# The Shelf Pin Jig From Kreg Tool.



## rsharp

Thanks for the review Aaron! I've been using my home-made jig for years, but this little gem is something worth considering, as I'm getting ready to build four full-size bookcases for a church library. Including photos with your review is a very strong selling point. Thanks for including them!


----------



## NiteWalker

Great review, thanks for posting!

I've been using the rockler jig I got on sale for $20 a few years back. It does the job just fine but for smaller cabinets after assembly I can see the kreg having an advantage.


----------



## thedude50

to me the big advantage the kreg has over the jigit it is ther jigit was made of plexiglas and cracked too easy this jig is tougher and will hold up like all my kreeg jigs i would have given this 5 stars but its your reviewe not mine


----------



## willy66

Thanks for the Review….Ordered mine online, and is due to come in today for delivery.

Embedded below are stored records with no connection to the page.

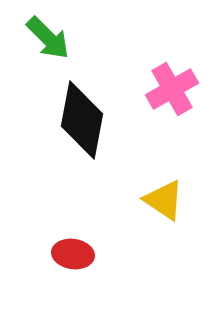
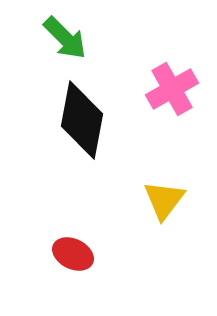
green arrow: moved 17 px right
yellow triangle: rotated 33 degrees clockwise
red ellipse: rotated 18 degrees clockwise
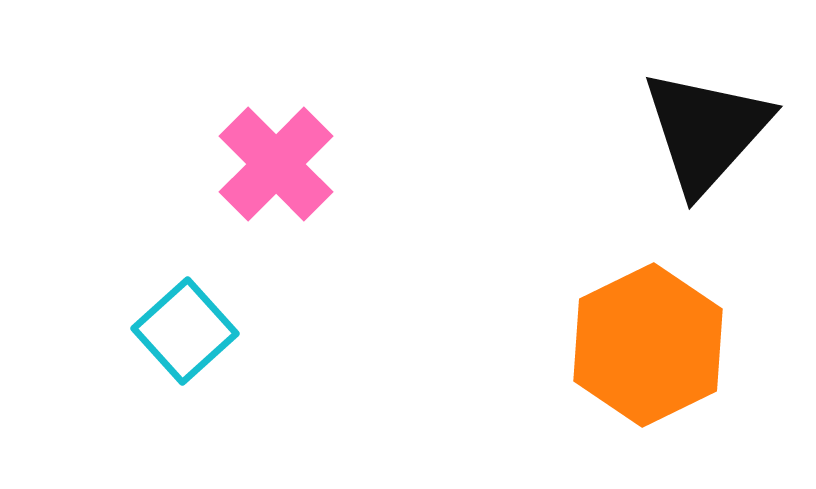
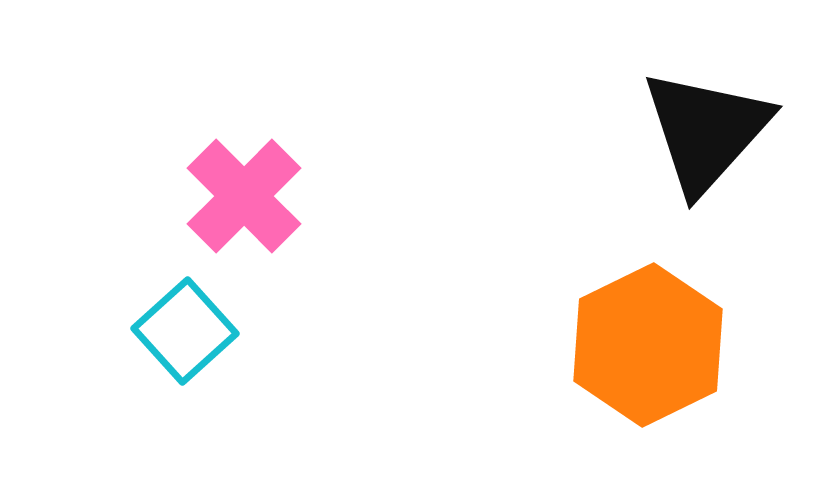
pink cross: moved 32 px left, 32 px down
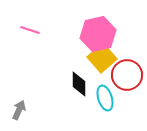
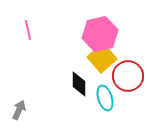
pink line: moved 2 px left; rotated 60 degrees clockwise
pink hexagon: moved 2 px right
red circle: moved 1 px right, 1 px down
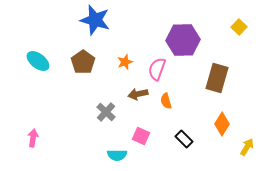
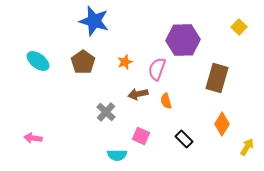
blue star: moved 1 px left, 1 px down
pink arrow: rotated 90 degrees counterclockwise
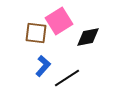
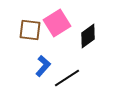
pink square: moved 2 px left, 2 px down
brown square: moved 6 px left, 3 px up
black diamond: moved 1 px up; rotated 25 degrees counterclockwise
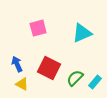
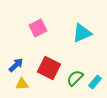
pink square: rotated 12 degrees counterclockwise
blue arrow: moved 1 px left, 1 px down; rotated 70 degrees clockwise
yellow triangle: rotated 32 degrees counterclockwise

Seemed like the best bang for the buck and Kreg has good quality jigs. What I liked most about it, was that it can be used once the face frames are installed.


----------



## Blackie_

Nice interview, I like my peg board method best though, much faster from what I've read here in this interview.


----------



## affyx

thanks for the review! that lack of onboard storage space for the allen wrench perplexed me as well - strange for Kreg to overlook something like that.

mine came with the wrong size depth stop for the drill bit - Kreg customer service was EXCELLENT and sent me a new one right away (which came bundled with another locator pin, nice to have a spare)

just as in your pics, the tearout was more than expected, but still think this is a good jig for the money


----------



## Viking

Aaron;

Excellent review. I received mine three weeks ago an immediately put it to use drill shelf pin holes for shop storage cabinets I am building. As you noted it comes with a 1/4" bit. Drilled my holes with absolutely no problems but, when I went to my hardware drawer I realized that the two packages of 25 shelf pins I had purchased some time ago were 5mm. Solution? Easy! Do what any good woodworker would do. Got on Amazon and ordered two packages of 1/4" pins and a Kreg 5mm bit. Now I am covered.

Good luck.


----------



## pmcwood

Thanks for an excellent review, if you are interested in Kreg Tool and Kreg Jigs we offer a Kreg Shelf Pin Jig with 5mm bit as a package


----------



## grub32

I bought one and was able to drill three large cabinets in less than 10 mins. Best tool i have ever used for this.

Grub


----------



## NiteWalker

So after revisiting things a bit, and based on the typically small cabinets I build, as well as the fact that amazon has it for $27, I jumped on the kreg shelf pin jig. Thanks again for the review!


----------



## Peteybadboy

I have one. I would recoment it.


----------